May 18 – Discovery of Uranus’ Moon, Perdita.

This discovery was slightly unusual, as the photograph used to discover Perdita was taken in 1986 by Voyager 2, but the tiny moon wasn’t noticed until 1999, which therefore goes down as the year of discovery.  Following this, it wasn’t possible to verify Perdita’s existence, so it was stripped of the title “moon” by the International Astronomical Union until the Hubble telescope picked it up in 2003.

The name Perdita is an inspired choice.  All the moons of Uranus are named after characters from the plays of William Shakespeare or The Rape of the Lock by Alexander Pope.  Perdita, daughter of Laontes in The Winter’s Tale, has a name meaning “lost”.  She grows up believing she is a poor shepherd’s daughter, only to find out later that she is a princess.

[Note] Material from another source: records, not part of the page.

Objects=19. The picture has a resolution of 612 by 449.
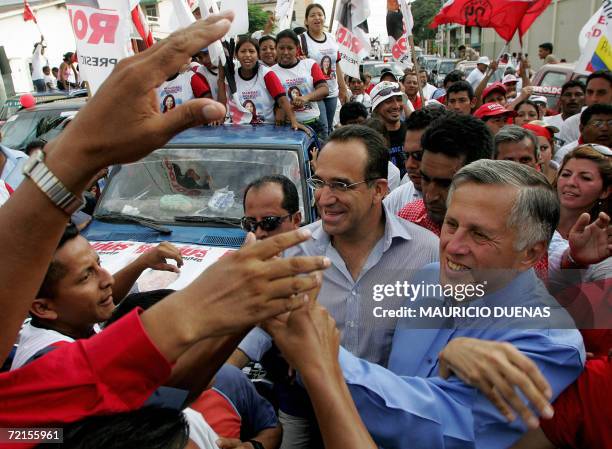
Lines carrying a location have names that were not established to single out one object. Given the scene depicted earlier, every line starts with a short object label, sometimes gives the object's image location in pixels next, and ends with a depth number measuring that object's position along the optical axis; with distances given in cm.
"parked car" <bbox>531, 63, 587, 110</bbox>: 840
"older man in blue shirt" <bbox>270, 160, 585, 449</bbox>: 123
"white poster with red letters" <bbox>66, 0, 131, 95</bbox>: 443
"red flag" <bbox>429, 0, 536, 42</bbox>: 603
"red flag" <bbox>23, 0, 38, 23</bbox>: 1405
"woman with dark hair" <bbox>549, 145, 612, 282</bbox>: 259
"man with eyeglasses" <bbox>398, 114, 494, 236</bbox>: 266
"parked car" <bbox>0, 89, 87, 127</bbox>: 944
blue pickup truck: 356
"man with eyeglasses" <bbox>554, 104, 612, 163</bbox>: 416
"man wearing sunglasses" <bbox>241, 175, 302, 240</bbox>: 281
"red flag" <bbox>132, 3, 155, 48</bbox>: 496
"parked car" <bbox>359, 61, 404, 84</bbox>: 1700
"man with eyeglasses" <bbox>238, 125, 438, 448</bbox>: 203
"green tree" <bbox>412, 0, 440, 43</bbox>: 4747
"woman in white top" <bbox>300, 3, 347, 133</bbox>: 741
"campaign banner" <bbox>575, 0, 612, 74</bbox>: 540
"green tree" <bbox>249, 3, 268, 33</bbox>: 3181
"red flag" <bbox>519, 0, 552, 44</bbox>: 593
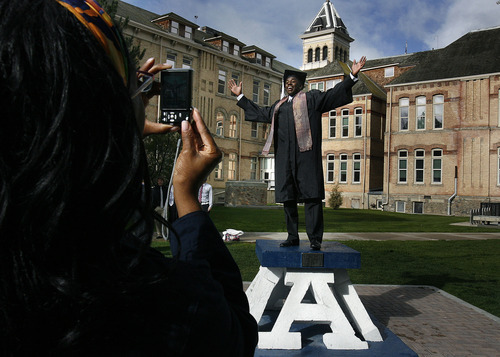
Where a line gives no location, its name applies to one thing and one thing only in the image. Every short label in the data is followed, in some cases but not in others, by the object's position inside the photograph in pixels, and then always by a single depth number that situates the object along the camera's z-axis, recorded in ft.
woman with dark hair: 2.30
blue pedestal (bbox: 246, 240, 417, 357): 12.79
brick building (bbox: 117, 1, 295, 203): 103.35
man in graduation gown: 15.26
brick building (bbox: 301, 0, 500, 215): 91.20
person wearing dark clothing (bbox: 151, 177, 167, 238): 33.63
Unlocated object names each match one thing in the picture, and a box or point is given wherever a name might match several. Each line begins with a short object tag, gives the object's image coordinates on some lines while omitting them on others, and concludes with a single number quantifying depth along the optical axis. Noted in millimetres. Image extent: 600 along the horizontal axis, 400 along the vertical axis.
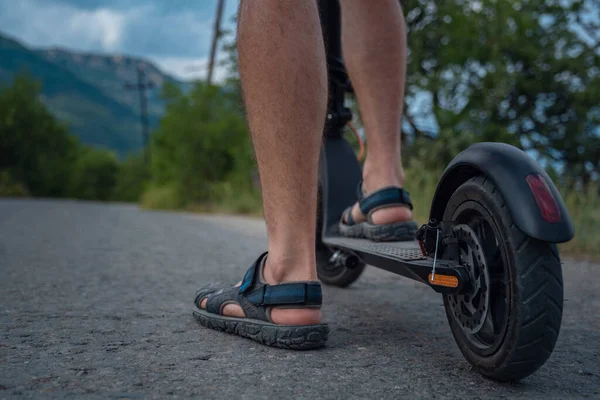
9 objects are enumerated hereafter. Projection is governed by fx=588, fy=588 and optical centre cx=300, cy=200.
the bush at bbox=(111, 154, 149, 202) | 47812
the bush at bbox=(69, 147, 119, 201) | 49294
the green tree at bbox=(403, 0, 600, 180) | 5465
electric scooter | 1032
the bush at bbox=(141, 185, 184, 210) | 12550
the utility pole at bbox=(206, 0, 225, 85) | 15539
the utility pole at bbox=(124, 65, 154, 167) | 37656
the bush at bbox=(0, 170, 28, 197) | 26344
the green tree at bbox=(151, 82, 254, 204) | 11453
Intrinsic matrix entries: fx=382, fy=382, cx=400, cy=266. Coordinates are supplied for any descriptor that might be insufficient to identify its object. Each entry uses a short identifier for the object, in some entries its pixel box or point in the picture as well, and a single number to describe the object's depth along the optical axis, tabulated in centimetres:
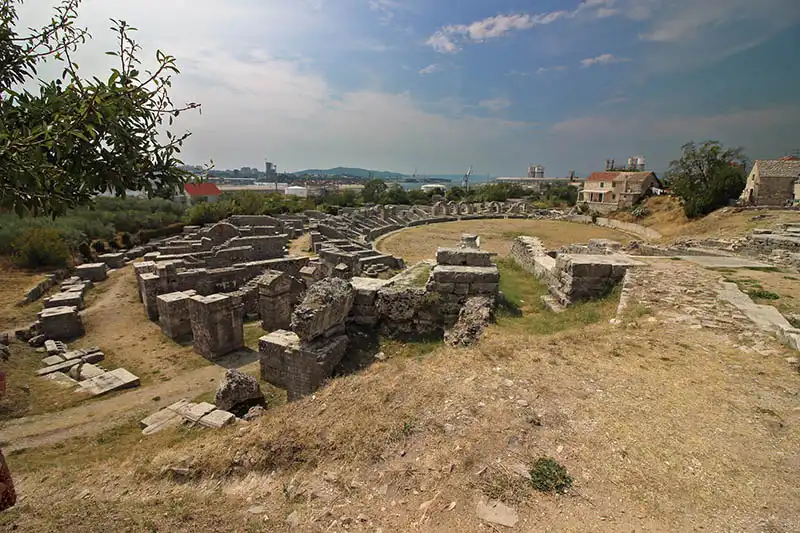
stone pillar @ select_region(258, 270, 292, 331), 1140
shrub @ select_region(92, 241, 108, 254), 2189
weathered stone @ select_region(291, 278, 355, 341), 638
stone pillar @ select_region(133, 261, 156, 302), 1414
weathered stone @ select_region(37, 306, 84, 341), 1080
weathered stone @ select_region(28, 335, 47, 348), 1042
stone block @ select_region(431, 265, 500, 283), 729
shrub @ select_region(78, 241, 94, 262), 1994
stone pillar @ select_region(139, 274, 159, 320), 1237
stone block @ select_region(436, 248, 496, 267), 820
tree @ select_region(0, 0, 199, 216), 242
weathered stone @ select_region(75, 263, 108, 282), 1654
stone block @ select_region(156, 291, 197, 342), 1091
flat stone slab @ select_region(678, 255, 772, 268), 933
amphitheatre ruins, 310
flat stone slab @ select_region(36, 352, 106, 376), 892
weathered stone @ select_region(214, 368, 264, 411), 692
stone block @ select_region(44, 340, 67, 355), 995
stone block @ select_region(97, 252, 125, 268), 1936
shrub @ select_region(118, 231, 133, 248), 2427
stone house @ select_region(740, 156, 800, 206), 2711
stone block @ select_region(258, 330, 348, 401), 645
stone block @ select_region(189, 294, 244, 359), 977
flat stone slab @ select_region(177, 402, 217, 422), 646
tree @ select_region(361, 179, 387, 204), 5641
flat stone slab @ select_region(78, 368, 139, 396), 805
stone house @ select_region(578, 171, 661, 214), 4209
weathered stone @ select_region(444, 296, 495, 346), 636
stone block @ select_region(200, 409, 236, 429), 618
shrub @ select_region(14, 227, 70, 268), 1759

Engraving of Florizel, Prince of Bohemia, and Perdita, by Charles Robert Leslie.

Despite being just 33km wide, Perdita is by no means the smallest of Uranus’ moons.  Indeed she is quite large compared to some of the most recent discoveries.  Mab, for example, is only 25km in diameter, Fransisco 22km, and Trinculo and Cupid both a teeny 18km.


1895  —  Asteroid 403 Cyane discovered.

1912  —  Asteroid 758 Mancunia discovered.

1969  —  Apollo 10 launched.

1991  —  Helen Sharman becomes the first Briton in space.